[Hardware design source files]

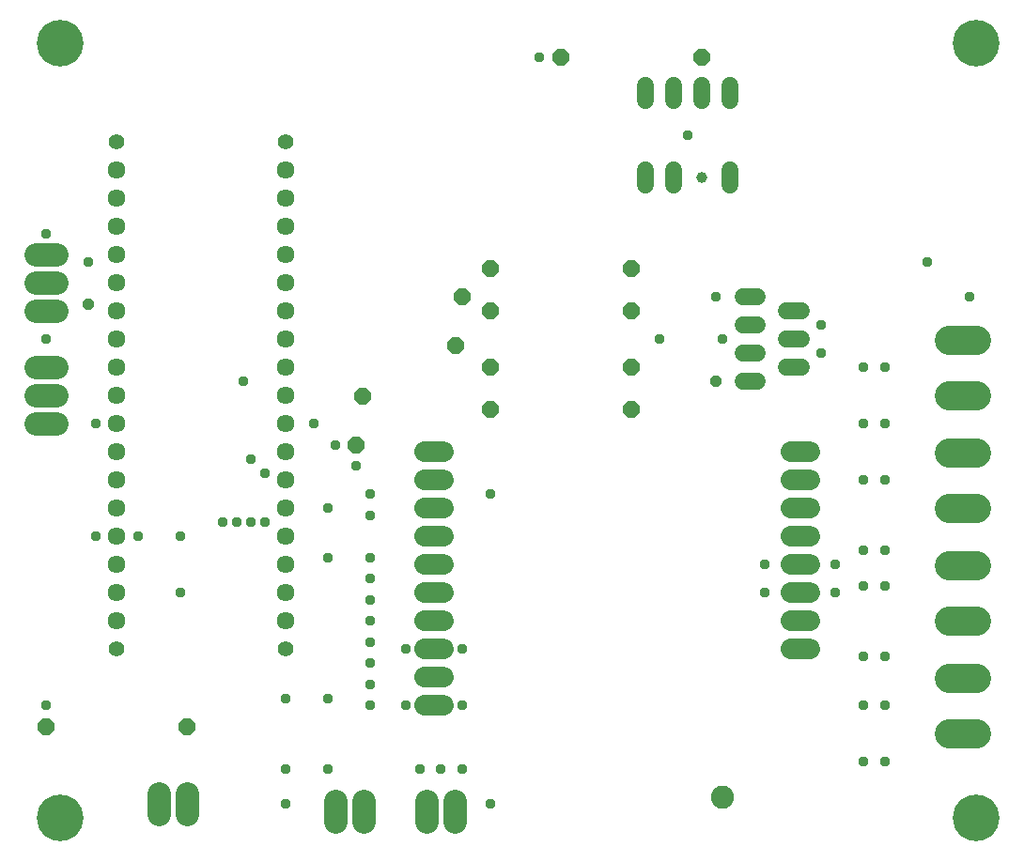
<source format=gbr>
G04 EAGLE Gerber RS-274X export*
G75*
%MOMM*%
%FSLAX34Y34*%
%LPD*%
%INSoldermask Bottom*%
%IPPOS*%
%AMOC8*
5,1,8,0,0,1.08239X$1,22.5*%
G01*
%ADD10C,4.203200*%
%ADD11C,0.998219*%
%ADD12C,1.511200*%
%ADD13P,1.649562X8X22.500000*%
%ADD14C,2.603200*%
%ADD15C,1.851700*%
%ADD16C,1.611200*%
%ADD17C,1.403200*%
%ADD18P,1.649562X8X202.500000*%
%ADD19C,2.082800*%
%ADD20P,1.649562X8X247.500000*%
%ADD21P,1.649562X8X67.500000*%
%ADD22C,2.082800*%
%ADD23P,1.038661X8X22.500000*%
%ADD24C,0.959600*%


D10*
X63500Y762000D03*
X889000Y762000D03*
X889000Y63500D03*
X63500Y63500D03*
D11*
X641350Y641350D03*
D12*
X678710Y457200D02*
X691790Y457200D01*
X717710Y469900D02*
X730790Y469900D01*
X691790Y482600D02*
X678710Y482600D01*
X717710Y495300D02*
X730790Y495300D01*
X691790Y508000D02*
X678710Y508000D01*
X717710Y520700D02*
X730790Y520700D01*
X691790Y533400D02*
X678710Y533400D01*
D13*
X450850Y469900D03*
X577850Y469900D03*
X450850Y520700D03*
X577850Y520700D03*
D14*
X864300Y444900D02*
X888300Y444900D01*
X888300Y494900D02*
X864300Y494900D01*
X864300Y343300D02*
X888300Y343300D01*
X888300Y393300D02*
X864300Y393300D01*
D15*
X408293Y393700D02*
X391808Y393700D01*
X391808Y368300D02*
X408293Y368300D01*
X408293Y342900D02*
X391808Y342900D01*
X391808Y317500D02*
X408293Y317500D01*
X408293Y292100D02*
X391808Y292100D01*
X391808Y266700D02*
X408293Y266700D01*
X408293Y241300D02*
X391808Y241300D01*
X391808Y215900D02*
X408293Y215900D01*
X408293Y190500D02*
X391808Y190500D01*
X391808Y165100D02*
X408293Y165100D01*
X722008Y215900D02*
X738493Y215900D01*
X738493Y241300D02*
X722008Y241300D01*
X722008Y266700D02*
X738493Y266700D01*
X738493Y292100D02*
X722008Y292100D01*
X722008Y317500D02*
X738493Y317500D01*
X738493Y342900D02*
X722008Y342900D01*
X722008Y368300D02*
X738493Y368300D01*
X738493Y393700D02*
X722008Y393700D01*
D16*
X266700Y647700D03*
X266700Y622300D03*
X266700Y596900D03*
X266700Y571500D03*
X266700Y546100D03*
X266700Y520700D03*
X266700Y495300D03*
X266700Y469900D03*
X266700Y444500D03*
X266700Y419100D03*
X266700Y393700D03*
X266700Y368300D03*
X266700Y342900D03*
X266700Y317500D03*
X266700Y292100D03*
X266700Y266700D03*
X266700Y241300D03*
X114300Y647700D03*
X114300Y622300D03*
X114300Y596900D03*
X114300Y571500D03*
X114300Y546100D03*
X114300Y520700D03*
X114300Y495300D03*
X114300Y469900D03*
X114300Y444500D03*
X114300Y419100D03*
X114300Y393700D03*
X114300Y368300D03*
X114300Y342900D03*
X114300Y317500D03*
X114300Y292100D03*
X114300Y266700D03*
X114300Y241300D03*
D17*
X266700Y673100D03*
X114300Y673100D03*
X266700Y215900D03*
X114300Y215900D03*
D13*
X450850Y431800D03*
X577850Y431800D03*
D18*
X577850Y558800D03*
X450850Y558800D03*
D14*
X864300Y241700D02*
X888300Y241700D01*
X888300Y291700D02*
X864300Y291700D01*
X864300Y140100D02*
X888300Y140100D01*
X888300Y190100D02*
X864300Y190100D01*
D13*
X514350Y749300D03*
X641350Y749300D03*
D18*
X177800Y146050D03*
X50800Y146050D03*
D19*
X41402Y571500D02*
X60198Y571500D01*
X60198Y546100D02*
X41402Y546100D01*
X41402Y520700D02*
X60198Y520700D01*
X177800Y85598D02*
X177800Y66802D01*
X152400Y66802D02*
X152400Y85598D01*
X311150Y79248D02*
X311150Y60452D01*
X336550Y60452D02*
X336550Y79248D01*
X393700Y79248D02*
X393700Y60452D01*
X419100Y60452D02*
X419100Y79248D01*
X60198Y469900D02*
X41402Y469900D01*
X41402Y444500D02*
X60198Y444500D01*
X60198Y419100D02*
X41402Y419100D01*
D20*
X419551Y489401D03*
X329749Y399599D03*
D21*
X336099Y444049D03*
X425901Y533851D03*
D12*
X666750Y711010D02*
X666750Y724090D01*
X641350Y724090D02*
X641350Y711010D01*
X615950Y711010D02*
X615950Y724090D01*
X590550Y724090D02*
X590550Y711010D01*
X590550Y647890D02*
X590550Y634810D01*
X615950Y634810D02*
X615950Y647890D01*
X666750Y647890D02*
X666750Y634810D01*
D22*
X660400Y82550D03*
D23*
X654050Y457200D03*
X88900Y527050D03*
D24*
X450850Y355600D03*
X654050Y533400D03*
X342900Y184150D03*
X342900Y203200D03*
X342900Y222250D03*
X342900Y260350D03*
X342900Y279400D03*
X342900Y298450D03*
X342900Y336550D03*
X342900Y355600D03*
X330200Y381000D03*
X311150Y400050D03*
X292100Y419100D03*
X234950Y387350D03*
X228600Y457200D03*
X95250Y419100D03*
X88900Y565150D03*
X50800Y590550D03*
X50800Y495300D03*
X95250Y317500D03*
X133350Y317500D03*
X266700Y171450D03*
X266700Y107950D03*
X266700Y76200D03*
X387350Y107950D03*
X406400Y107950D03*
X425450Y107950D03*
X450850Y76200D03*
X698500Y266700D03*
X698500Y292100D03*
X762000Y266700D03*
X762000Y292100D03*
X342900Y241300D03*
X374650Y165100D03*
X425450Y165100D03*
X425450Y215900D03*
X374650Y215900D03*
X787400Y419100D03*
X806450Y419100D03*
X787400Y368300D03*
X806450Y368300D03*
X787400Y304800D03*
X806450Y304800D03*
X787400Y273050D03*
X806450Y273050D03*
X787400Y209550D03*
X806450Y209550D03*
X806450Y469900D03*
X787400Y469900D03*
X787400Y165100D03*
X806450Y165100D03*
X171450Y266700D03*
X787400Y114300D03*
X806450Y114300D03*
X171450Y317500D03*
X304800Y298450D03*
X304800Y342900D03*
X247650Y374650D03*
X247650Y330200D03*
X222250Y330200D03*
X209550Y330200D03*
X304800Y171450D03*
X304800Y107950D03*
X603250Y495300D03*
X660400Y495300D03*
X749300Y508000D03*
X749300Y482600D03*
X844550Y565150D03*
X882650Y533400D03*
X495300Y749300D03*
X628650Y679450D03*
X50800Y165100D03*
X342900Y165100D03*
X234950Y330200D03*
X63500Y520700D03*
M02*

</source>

* * *

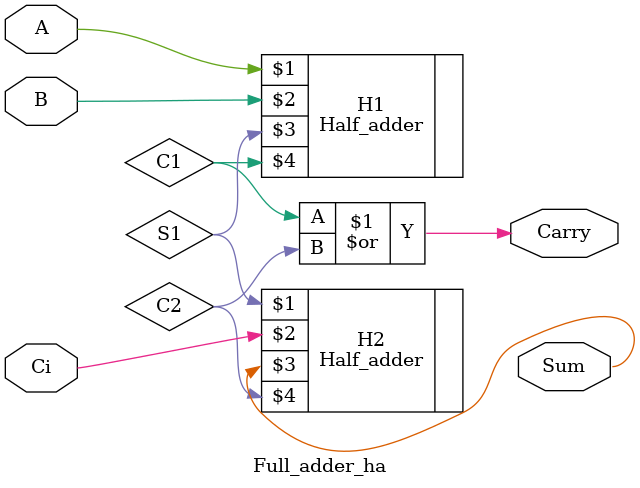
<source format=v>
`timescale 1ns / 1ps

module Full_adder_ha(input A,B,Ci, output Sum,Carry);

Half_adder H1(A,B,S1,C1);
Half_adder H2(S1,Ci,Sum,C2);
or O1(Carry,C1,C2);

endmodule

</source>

...

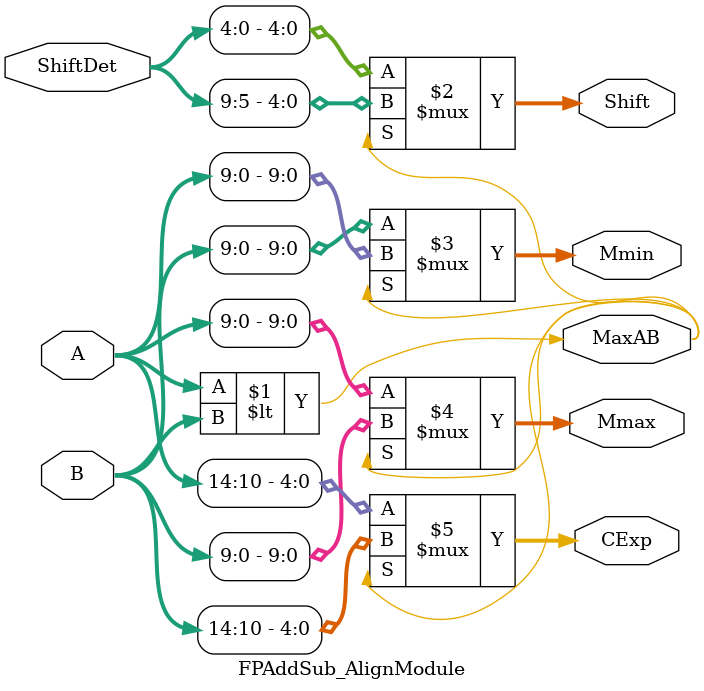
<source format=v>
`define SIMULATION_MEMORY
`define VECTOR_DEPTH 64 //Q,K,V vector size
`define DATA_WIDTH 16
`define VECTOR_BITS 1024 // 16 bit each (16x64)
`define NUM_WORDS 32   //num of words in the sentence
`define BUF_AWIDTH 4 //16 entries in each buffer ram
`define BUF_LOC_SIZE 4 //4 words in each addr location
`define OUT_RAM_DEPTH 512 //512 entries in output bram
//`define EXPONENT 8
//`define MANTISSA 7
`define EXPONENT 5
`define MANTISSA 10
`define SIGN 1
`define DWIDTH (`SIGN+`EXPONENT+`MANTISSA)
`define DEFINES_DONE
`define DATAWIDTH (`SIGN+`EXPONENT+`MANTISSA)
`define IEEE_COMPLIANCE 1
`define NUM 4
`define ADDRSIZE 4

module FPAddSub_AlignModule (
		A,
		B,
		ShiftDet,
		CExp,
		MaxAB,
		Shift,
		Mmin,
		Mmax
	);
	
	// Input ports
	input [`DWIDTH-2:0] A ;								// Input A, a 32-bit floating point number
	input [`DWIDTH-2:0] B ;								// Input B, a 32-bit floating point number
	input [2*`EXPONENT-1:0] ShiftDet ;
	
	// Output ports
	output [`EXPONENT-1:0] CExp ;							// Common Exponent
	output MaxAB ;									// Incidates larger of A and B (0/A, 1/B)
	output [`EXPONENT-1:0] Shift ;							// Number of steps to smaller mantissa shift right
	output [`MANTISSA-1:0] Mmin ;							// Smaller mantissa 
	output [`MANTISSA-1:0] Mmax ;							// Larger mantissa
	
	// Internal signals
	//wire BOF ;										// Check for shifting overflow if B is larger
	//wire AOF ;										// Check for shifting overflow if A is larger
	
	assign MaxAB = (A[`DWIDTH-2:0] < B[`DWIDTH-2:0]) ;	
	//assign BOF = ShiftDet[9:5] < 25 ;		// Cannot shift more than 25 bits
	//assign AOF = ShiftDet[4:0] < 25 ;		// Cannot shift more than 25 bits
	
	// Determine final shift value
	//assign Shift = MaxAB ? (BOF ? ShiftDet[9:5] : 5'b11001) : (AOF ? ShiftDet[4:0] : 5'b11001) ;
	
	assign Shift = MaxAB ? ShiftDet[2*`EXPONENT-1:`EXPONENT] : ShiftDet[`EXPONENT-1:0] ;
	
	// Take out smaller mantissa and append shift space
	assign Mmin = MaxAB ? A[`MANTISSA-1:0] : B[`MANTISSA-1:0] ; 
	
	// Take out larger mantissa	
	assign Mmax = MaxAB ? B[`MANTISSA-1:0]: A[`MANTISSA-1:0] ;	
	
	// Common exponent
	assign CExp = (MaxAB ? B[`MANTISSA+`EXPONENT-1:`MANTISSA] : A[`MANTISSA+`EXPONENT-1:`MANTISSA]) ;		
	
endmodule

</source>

▸ **DESCRIPTION OF THE TASK**
Tell how many lines above contain the word "ShiftDet". Give the number alone.

▸ **RESPONSE TO THIS TASK**
6